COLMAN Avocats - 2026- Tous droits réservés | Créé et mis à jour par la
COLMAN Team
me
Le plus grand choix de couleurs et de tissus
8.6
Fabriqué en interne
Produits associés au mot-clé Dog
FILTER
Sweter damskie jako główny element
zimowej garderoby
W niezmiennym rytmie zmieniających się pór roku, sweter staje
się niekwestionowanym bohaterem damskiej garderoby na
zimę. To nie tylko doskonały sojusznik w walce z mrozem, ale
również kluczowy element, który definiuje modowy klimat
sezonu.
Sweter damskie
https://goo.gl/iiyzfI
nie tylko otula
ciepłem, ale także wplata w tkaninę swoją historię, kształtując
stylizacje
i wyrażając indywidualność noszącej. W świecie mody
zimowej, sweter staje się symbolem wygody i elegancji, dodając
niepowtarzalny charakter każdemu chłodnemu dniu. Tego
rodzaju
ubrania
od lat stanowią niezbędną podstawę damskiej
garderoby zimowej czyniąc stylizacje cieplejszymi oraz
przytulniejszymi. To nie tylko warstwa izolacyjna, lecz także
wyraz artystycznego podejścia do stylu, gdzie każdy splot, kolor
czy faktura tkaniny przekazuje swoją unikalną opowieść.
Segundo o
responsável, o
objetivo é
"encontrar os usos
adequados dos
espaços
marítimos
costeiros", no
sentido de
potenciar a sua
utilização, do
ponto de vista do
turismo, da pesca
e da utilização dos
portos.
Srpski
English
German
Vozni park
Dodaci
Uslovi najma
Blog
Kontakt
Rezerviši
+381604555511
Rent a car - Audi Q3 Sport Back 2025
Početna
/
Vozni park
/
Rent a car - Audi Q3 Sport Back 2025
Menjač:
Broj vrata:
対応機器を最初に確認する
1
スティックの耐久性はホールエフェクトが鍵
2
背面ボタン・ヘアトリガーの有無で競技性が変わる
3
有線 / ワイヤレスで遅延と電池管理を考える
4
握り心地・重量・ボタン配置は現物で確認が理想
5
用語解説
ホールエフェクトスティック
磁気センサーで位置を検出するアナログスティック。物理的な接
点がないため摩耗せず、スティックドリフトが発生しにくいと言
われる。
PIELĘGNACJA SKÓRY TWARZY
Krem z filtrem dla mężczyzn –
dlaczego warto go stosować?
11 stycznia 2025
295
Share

★ ★ ★ ★ ★ ★ ★

### Instruction
Quote the records verbatim from their first line through the line containing "zimę. To nie", including both ends.

### Exercise output
COLMAN Avocats - 2026- Tous droits réservés | Créé et mis à jour par la
COLMAN Team
me
Le plus grand choix de couleurs et de tissus
8.6
Fabriqué en interne
Produits associés au mot-clé Dog
FILTER
Sweter damskie jako główny element
zimowej garderoby
W niezmiennym rytmie zmieniających się pór roku, sweter staje
się niekwestionowanym bohaterem damskiej garderoby na
zimę. To nie tylko doskonały sojusznik w walce z mrozem, ale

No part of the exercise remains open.